* _DESCRIPTION OF THE TASK_: Copy out the lines below that hold the word "Lundi".

Items listed in a dataset

◆ ◆ ◆

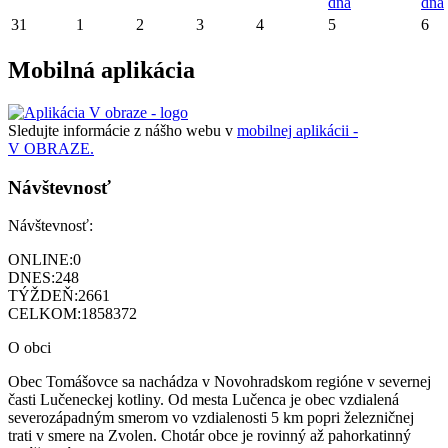
dňa
dňa
31
1
2
3
4
5
6
Mobilná aplikácia
Sledujte informácie z nášho webu v
mobilnej aplikácii -
V OBRAZE.
Návštevnosť
Návštevnosť:
ONLINE:
0
DNES:
248
TÝŽDEŇ:
2661
CELKOM:
1858372
O obci
Obec Tomášovce sa nachádza v Novohradskom regióne v severnej
časti Lučeneckej kotliny. Od mesta Lučenca je obec vzdialená
severozápadným smerom vo vzdialenosti 5 km popri železničnej
trati v smere na Zvolen. Chotár obce je rovinný až pahorkatinný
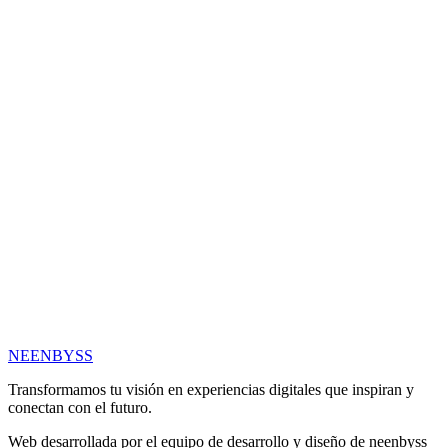
NEENBYSS
Transformamos tu visión en experiencias digitales que inspiran y
conectan con el futuro.
Web desarrollada por el equipo de desarrollo y diseño de neenbyss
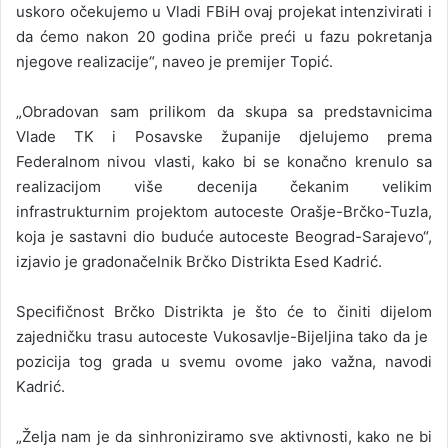
uskoro očekujemo u Vladi FBiH ovaj projekat intenzivirati i
da ćemo nakon 20 godina priče preći u fazu pokretanja
njegove realizacije“, naveo je premijer Topić.
„Obradovan sam prilikom da skupa sa predstavnicima
Vlade TK i Posavske županije djelujemo prema
Federalnom nivou vlasti, kako bi se konačno krenulo sa
realizacijom više decenija čekanim velikim
infrastrukturnim projektom autoceste Orašje-Brčko-Tuzla,
koja je sastavni dio buduće autoceste Beograd-Sarajevo“,
izjavio je gradonačelnik Brčko Distrikta Esed Kadrić.
Specifičnost Brčko Distrikta je što će to činiti dijelom
zajedničku trasu autoceste Vukosavlje-Bijeljina tako da je
pozicija tog grada u svemu ovome jako važna, navodi
Kadrić.
„Želja nam je da sinhroniziramo sve aktivnosti, kako ne bi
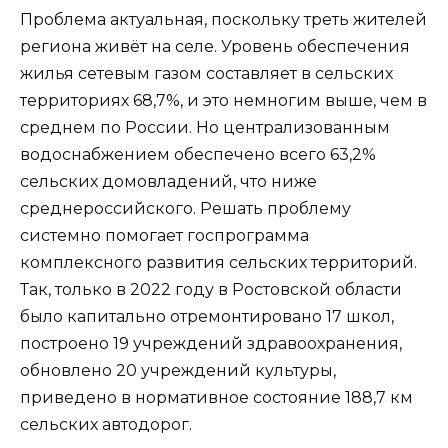
Проблема актуальная, поскольку треть жителей
региона живёт на селе. Уровень обеспечения
жилья сетевым газом составляет в сельских
территориях 68,7%, и это немногим выше, чем в
среднем по России. Но централизованным
водоснабжением обеспечено всего 63,2%
сельских домовладений, что ниже
среднероссийского. Решать проблему
системно помогает госпрограмма
комплексного развития сельских территорий.
Так, только в 2022 году в Ростовской области
было капитально отремонтировано 17 школ,
построено 19 учреждений здравоохранения,
обновлено 20 учреждений культуры,
приведено в нормативное состояние 188,7 км
сельских автодорог.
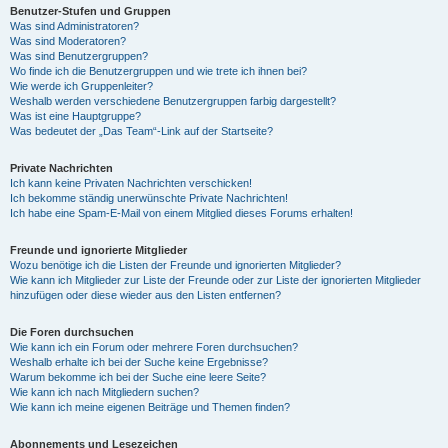
Benutzer-Stufen und Gruppen
Was sind Administratoren?
Was sind Moderatoren?
Was sind Benutzergruppen?
Wo finde ich die Benutzergruppen und wie trete ich ihnen bei?
Wie werde ich Gruppenleiter?
Weshalb werden verschiedene Benutzergruppen farbig dargestellt?
Was ist eine Hauptgruppe?
Was bedeutet der „Das Team“-Link auf der Startseite?
Private Nachrichten
Ich kann keine Privaten Nachrichten verschicken!
Ich bekomme ständig unerwünschte Private Nachrichten!
Ich habe eine Spam-E-Mail von einem Mitglied dieses Forums erhalten!
Freunde und ignorierte Mitglieder
Wozu benötige ich die Listen der Freunde und ignorierten Mitglieder?
Wie kann ich Mitglieder zur Liste der Freunde oder zur Liste der ignorierten Mitglieder
hinzufügen oder diese wieder aus den Listen entfernen?
Die Foren durchsuchen
Wie kann ich ein Forum oder mehrere Foren durchsuchen?
Weshalb erhalte ich bei der Suche keine Ergebnisse?
Warum bekomme ich bei der Suche eine leere Seite?
Wie kann ich nach Mitgliedern suchen?
Wie kann ich meine eigenen Beiträge und Themen finden?
Abonnements und Lesezeichen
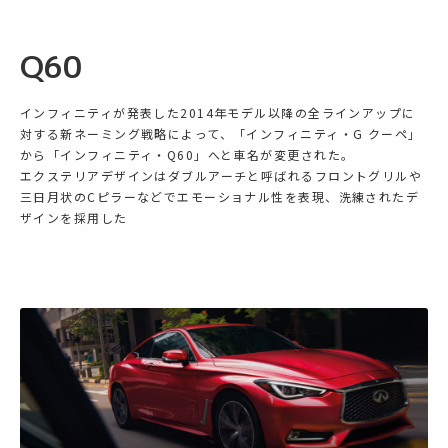
Q60
インフィニティが発表した2014年モデル以降の全ラインアップに
対する新ネーミング戦略によって、「インフィニティ・G クーペ」
から「インフィニティ・Q60」へと車名が変更された。
エクステリアデザインはダブルアーチと呼ばれるフロントグリルや
三日月状のCピラーなどでエモーショナル性を表現、洗練されたデ
ザインを採用した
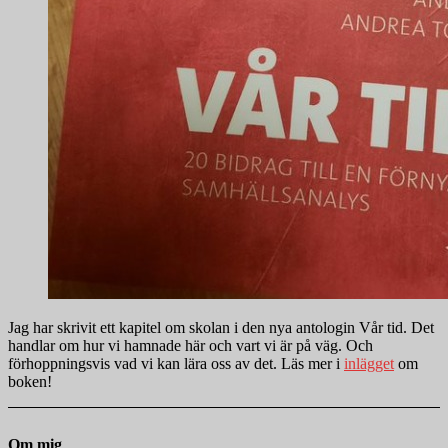
Jag har skrivit ett kapitel om skolan i den nya antologin Vår tid. Det
handlar om hur vi hamnade här och vart vi är på väg. Och
förhoppningsvis vad vi kan lära oss av det. Läs mer i
inlägget
om
boken!
Om mig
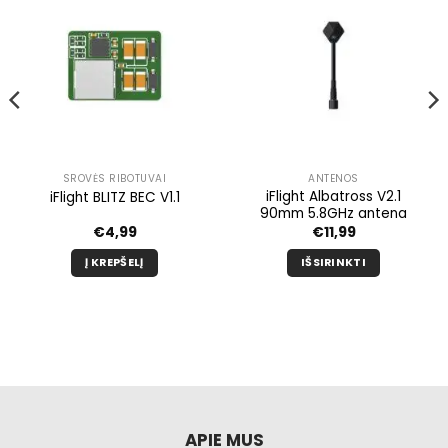
SROVĖS RIBOTUVAI
ANTENOS
iFlight Albatross V2.1
iFlight BLITZ BEC V1.1
90mm 5.8GHz antena
€
4,99
€
11,99
Į KREPŠELĮ
IŠSIRINKTI
Šis
produktas
turi
kelis
variantus.
Galimybe
galite
pasirinkti
APIE MUS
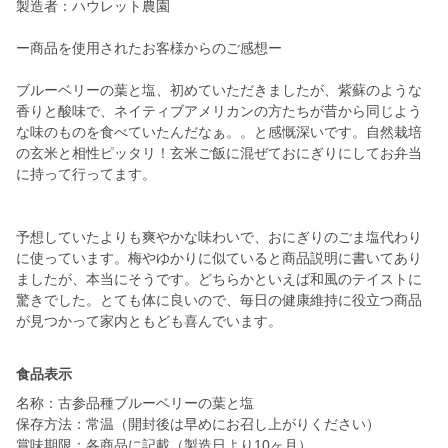
製造者：ハウレット農園
ー商品を使用されたお客様からのご感想ー
ブルーベリーの葉と塩、初めていただきましたが、紫蘇のような
香りと酸味で、ネイティブアメリカンの方たちが昔から同じよう
な味のものを食べていたんだなぁ。。と感慨深いです。自然栽培
の玄米と相性ピッタリ！玄米ご飯に混ぜておにぎりにしてお弁当
に持って行ってます。
予想していたよりも爽やかな味わいで、おにぎりのごま塩代わり
に使っています。梅やゆかりに似ていると商品説明に書いてあり
ましたが、本当にそうです。どちらかといえば和風のテイストに
驚きでした。とても体に良いので、毎日の健康維持に役立つ商品
が見つかって家内ともども喜んでいます。
食品表示
名称：古参品種ブルーベリーの葉と塩
保存方法：常温（開封後は早めにお召し上がりください）
賞味期限：各商品に記載（製造日より10ヶ月）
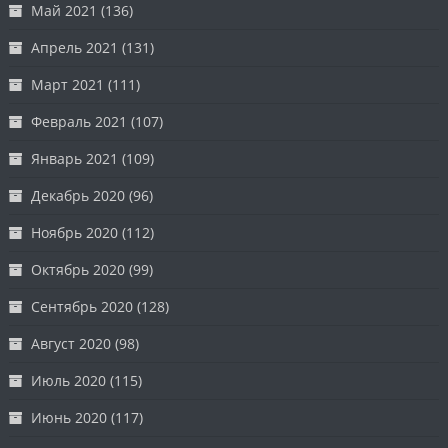
Май 2021
(136)
Апрель 2021
(131)
Март 2021
(111)
Февраль 2021
(107)
Январь 2021
(109)
Декабрь 2020
(96)
Ноябрь 2020
(112)
Октябрь 2020
(99)
Сентябрь 2020
(128)
Август 2020
(98)
Июль 2020
(115)
Июнь 2020
(117)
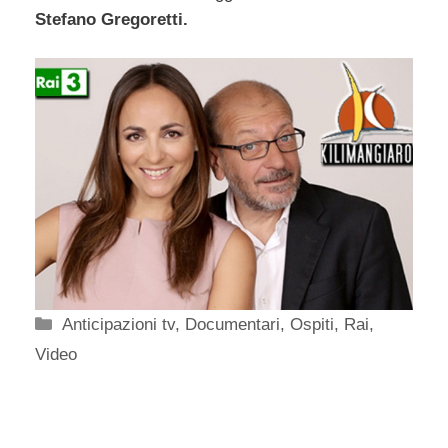
Stefano Gregoretti.
Categorie
Anticipazioni tv
,
Documentari
,
Ospiti
,
Rai
,
Video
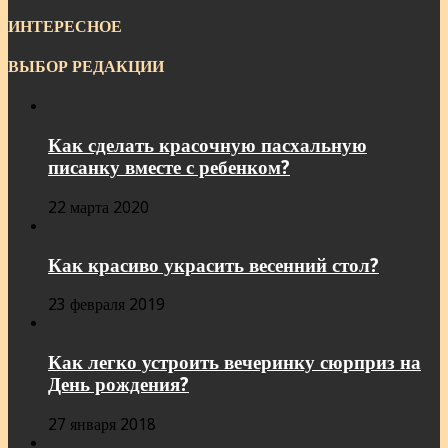
ИНТЕРЕСНОЕ
ВЫБОР РЕДАКЦИИ
Как сделать красочную пасхальную
писанку вместе с ребенком?
22 марта 2020
Как красиво украсить весенний стол?
23 февраля 2019
Как легко устроить вечеринку сюрприз на
День рождения?
27 января 2018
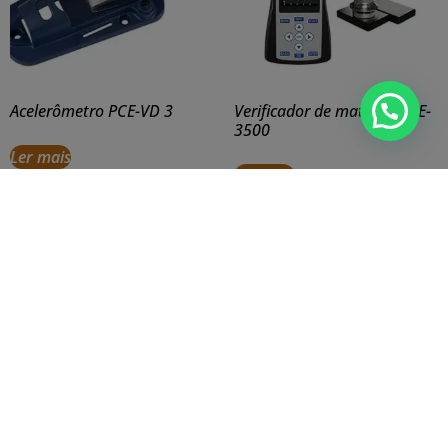
Acelerômetro PCE-VD 3
Verificador de material PCE-
3500
Ler mais
Ler mais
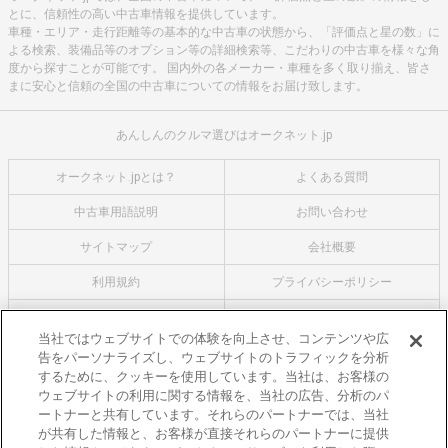
とに、信頼性の高い中古車情報を提供しています。
車種・エリア・走行距離等の基本的な中古車の状態から、「評価点と星の数」に
よる検索、装備品等のオプション等の詳細検索等、こだわりの中古車を様々な角
度から探すことが可能です。 国内外の各メーカー・車種を多く取り揃え、皆さ
まに安心と信頼の全国の中古車についての情報をお届け致します。
あんしんのクルマ選びはオークネット.jp
オークネット.jpとは？
よくある質問
中古車用語説明
お問い合わせ
サイトマップ
会社概要
利用規約
プライバシーポリシー
クッキーポリシー
利用者情報の外部送信について
当社ではウェブサイトでの体験を向上させ、コンテンツや広
告をパーソナライズし、ウェブサイトのトラフィックを分析
オークネットのその他のサービス
するために、クッキーを使用しています。当社は、お客様の
バイク関連サービス
ウェブサイトの利用に関する情報を、当社の広告、分析のパ
ートナーと共有しています。それらのパートナーでは、当社
中古バイクを探すならバイクの窓口
が共有した情報と、お客様が直接それらのパートナーに提供
レンタルバイクに乗るならモトオークレンタルバイク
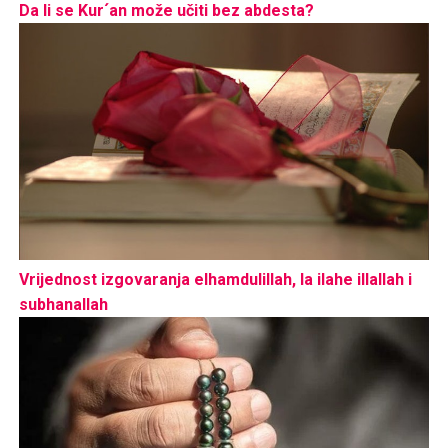
Da li se Kur´an može učiti bez abdesta?
Vrijednost izgovaranja elhamdulillah, la ilahe illallah i
subhanallah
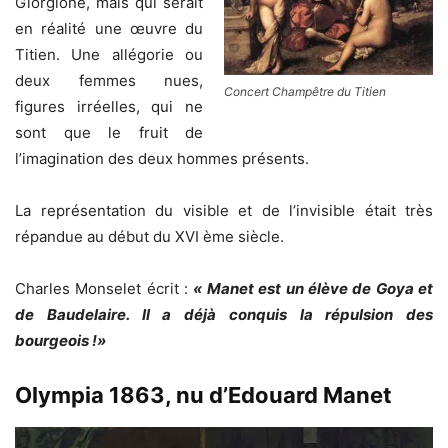
Giorgione, mais qui serait
en réalité une œuvre du
Titien. Une allégorie ou
deux femmes nues,
Concert Champêtre du Titien
figures irréelles, qui ne
sont que le fruit de
l’imagination des deux hommes présents.
La représentation du visible et de l’invisible était très
répandue au début du XVI ème siècle.
Charles Monselet écrit :
« Manet est un élève de Goya et
de Baudelaire. Il a déjà conquis la répulsion des
bourgeois !»
Olympia 1863, nu d’Edouard Manet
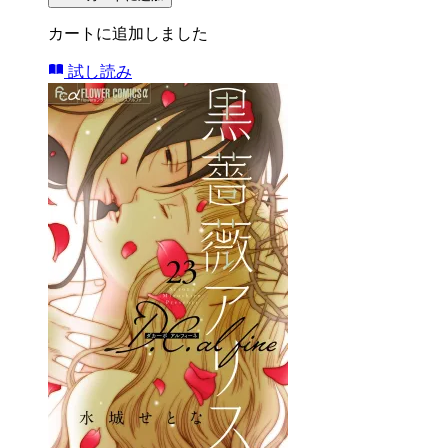
カートに追加しました
試し読み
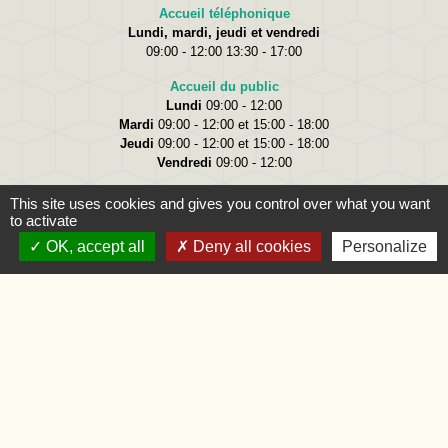
Accueil téléphonique
Lundi, mardi, jeudi et vendredi
09:00 - 12:00 13:30 - 17:00
Accueil du public
Lundi
09:00 - 12:00
Mardi
09:00 - 12:00 et 15:00 - 18:00
Jeudi
09:00 - 12:00 et 15:00 - 18:00
Vendredi
09:00 - 12:00
This site uses cookies and gives you control over what you want
to activate
OK, accept all
Deny all cookies
Personalize
Liens
Oise.fr
Région Hauts-de-France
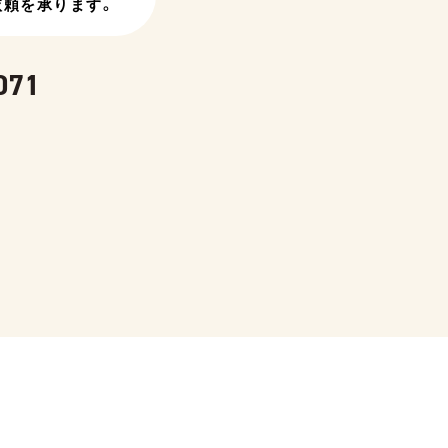
依頼を承ります。
071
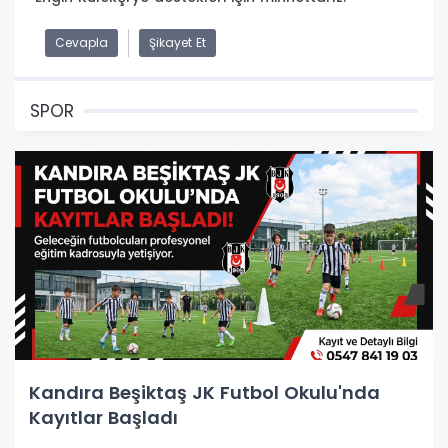
Cevapla
Şikayet Et
SPOR
Kandıra Beşiktaş JK Futbol Okulu'nda
Kayıtlar Başladı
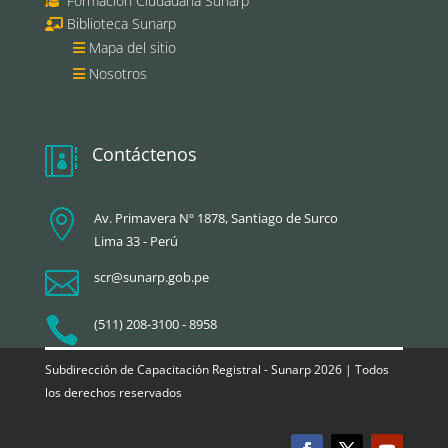
Formación Ciudadana Sunarp
Biblioteca Sunarp
Mapa del sitio
Nosotros
Contáctenos


Av. Primavera Nº 1878, Santiago de Surco
Lima 33 - Perú

scr@sunarp.gob.pe

(511) 208-3100 - 8958
Subdirección de Capacitación Registral - Sunarp 2026 | Todos
los derechos reservados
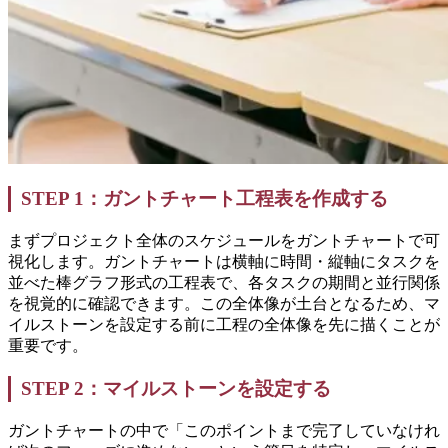
STEP 1：ガントチャート工程表を作成する
まずプロジェクト全体のスケジュールをガントチャートで可
視化します。ガントチャートは横軸に時間・縦軸にタスクを
並べた棒グラフ形式の工程表で、各タスクの期間と並行関係
を視覚的に確認できます。この全体像が土台となるため、マ
イルストーンを設定する前に工程の全体像を先に描くことが
重要です。
STEP 2：マイルストーンを設定する
ガントチャートの中で「このポイントまで完了していなけれ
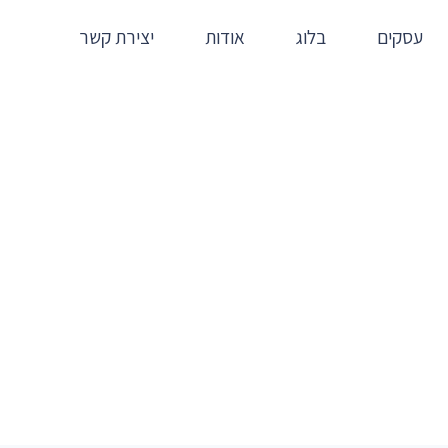
עסקים
בלוג
אודות
יצירת קשר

◆ ◆ ◆

* _SOLUTION TO THIS TASK_:
Lundi, mardi, jeudi et vendredi
Lundi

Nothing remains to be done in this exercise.